Grande Futebol
Marinho Peres: capitão, desertor e um sonho que virou pesadelo em Barcelona
2018-06-09 18:05:00
Marinho Peres foi capitão da seleção brasileira de 1974 que desiludiu o Mundo do futebol e viveu uma aventura em Espanha

Marinho Peres. Marinho Peres Ulibarri. Marinho Peres tem tanto de paulista como de madrileno ou navarro. Nascido em Sorocaba no estado de São Paulo, quisesse Marinho Peres e o seu percurso futebolístico podia ter sido bem diferente. Quis, o antigo treinador de Belenenses, Marítimo, Vitória SC ou Sporting que assim não o fosse. Foi pelo Brasil que sempre jogou. Foi a canarinha que sempre defendeu. Pelo Brasil fez doze jogos e marcou um golo. Sete deles, durante o Mundial de 1974. Capitaneando a seleção do seu país. Não o dos seus pais. Esse é Espanha. Onde jogou e de onde teve de fugir.

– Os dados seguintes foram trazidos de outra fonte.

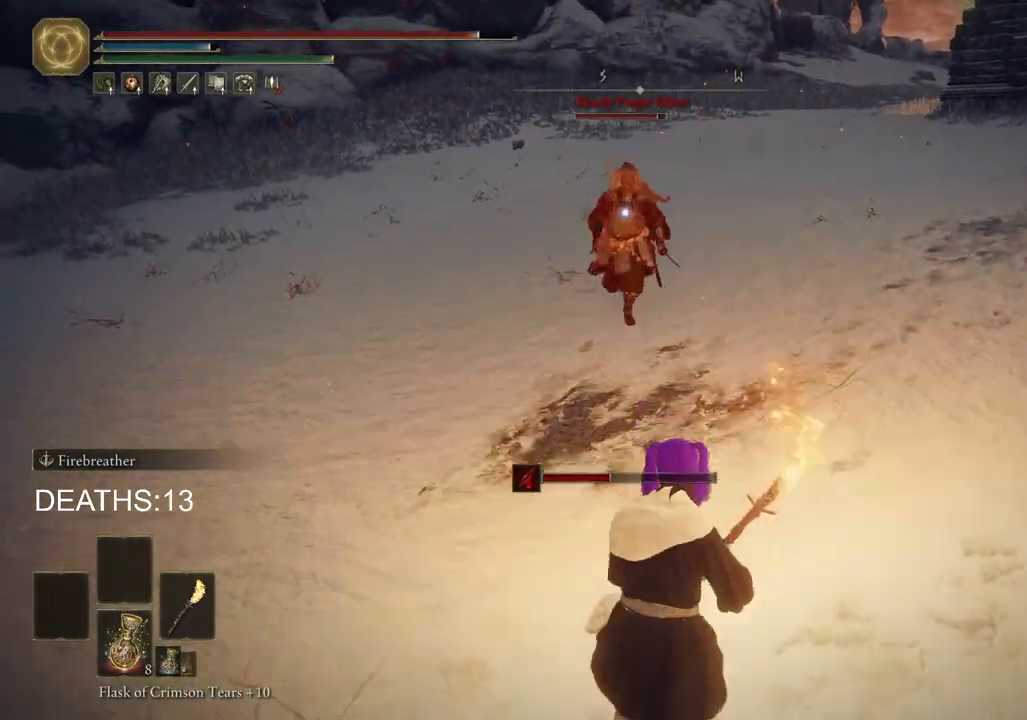
{"buttons": [], "left_stick": "up", "right_stick": "center", "events": [[117, "left_stick", "down-right"], [267, "R1", "down"], [267, "left_stick", "up-right"], [417, "R1", "up"], [483, "CIRCLE", "up"], [500, "left_stick", "up"]]}
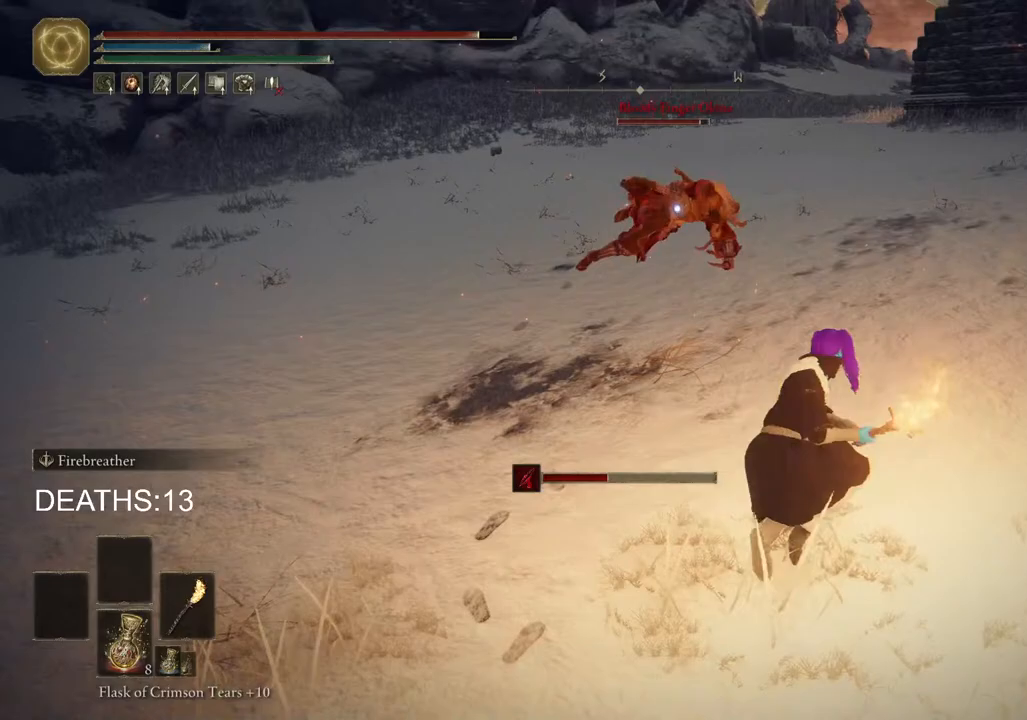
{"buttons": [], "left_stick": "up", "right_stick": "center", "events": []}
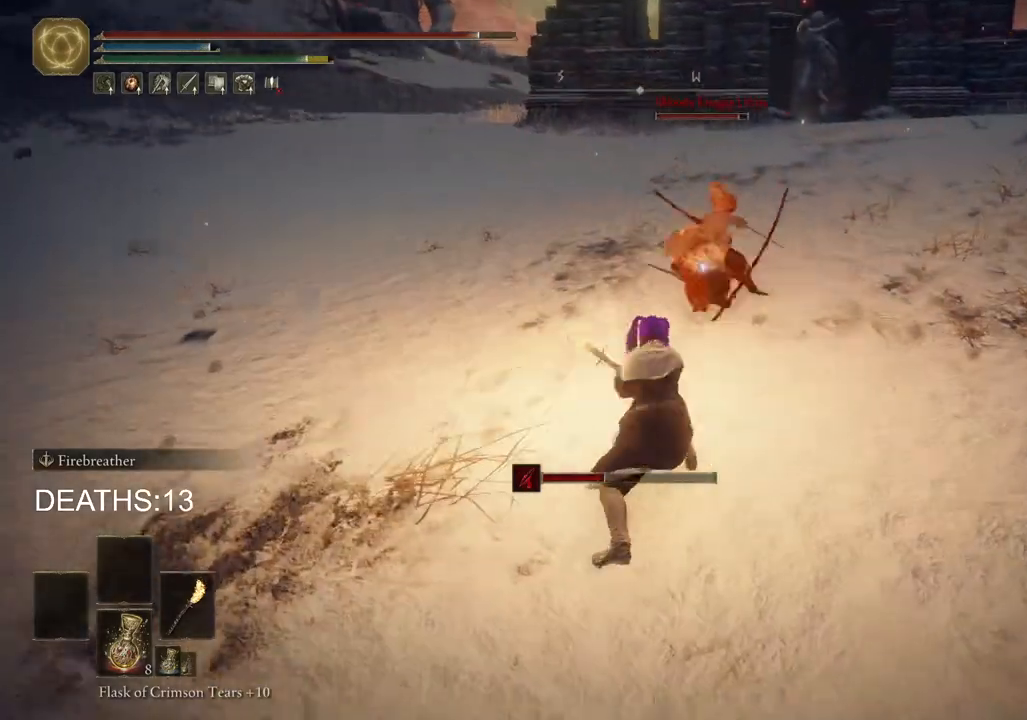
{"buttons": [], "left_stick": "down-left", "right_stick": "center", "events": [[150, "left_stick", "down"], [283, "left_stick", "down-left"], [333, "CIRCLE", "down"], [433, "CIRCLE", "up"]]}
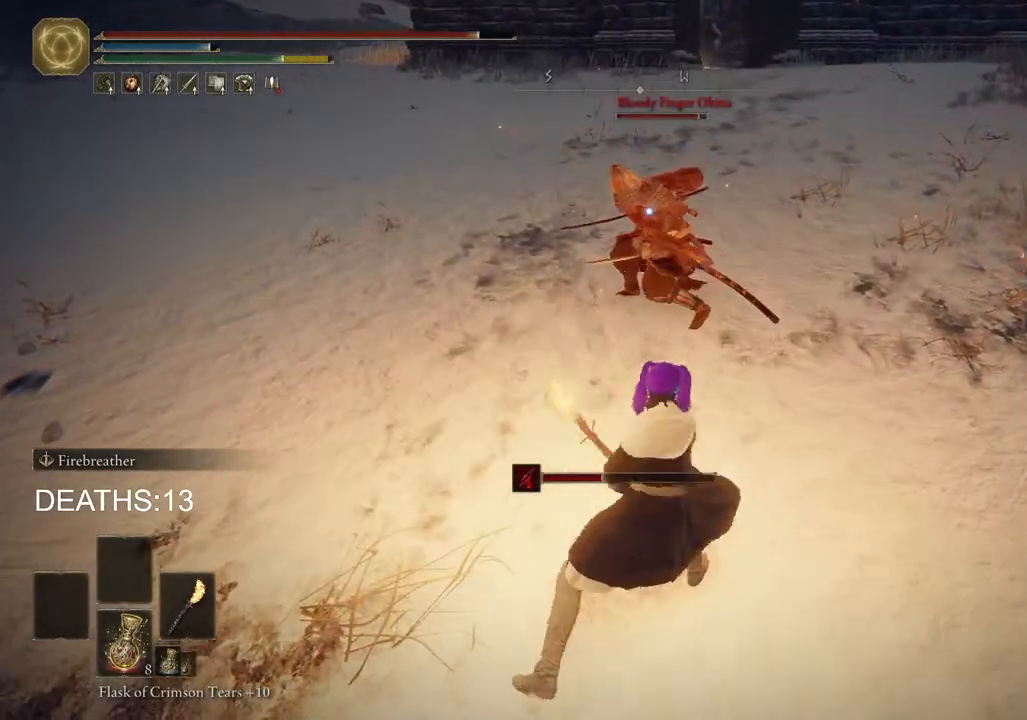
{"buttons": ["CIRCLE"], "left_stick": "left", "right_stick": "center", "events": [[17, "CIRCLE", "down"], [100, "CIRCLE", "up"], [350, "left_stick", "left"], [417, "CIRCLE", "down"]]}
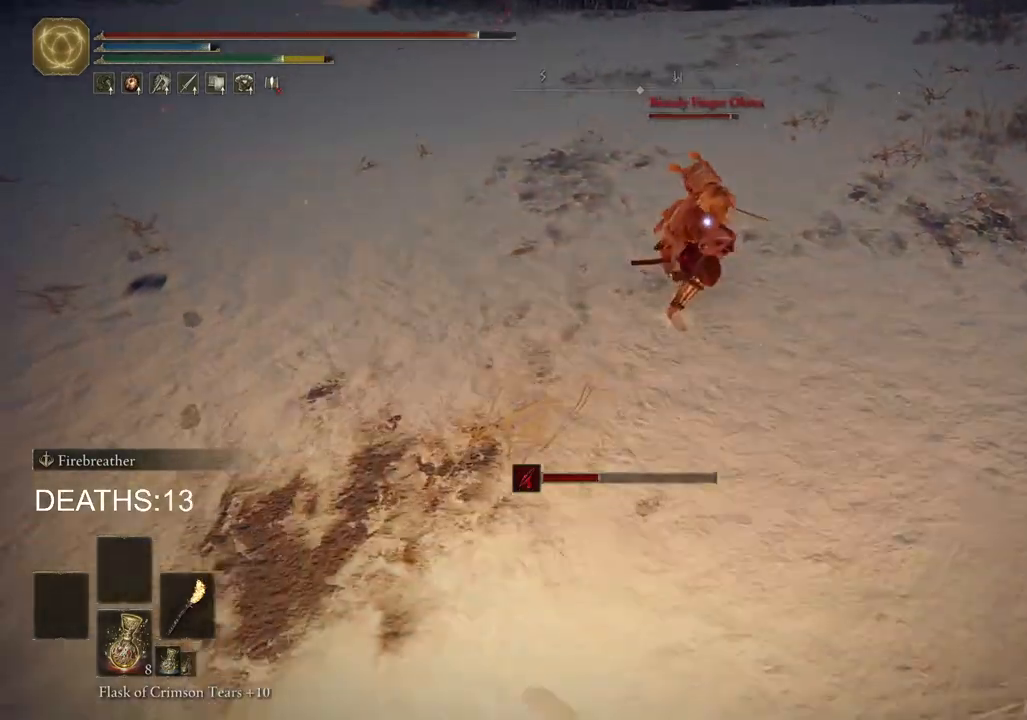
{"buttons": ["CIRCLE"], "left_stick": "up-left", "right_stick": "center", "events": [[17, "left_stick", "up-left"]]}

Com três títulos mundiais nos quatro torneios anteriores, o Brasil chegou à Alemanha com a expetativa de sempre: Erguer o troféu máximo do futebol. O pós Pelé, porém, não foi escrito de glória. Depois de dois empates a zero perante Jugoslávia, só uma vitória por 3-0 perante o Zaire permitiu que a seleção brasileira seguisse em frente na competição apesar da igualdade pontual com a Escócia e a Jugoslávia. Ao Brasil valeu um golo do jugoslavo Karasi perante a Escócia para que os britânicos acabassem eliminados da competição e o Brasil seguisse em frente. Na segunda ronda, porém, não houve novo milagre. Apesar das vitórias tangentes perante a Alemanha Oriental e a Argentina, uma derrota por 2-0 perante a Holanda atirou o Brasil para o segundo lugar do grupo e para fora da decisão final vencida pela Alemanha Ocidental. O Brasil de Marinho Peres nem a consolação do terceiro lugar teve ao perder com a Polónia por 1-0. Para o antigo vencedor da Taça de Portugal, porém, nada mais seria igual. Ali começou um sonho que virou pesadelo.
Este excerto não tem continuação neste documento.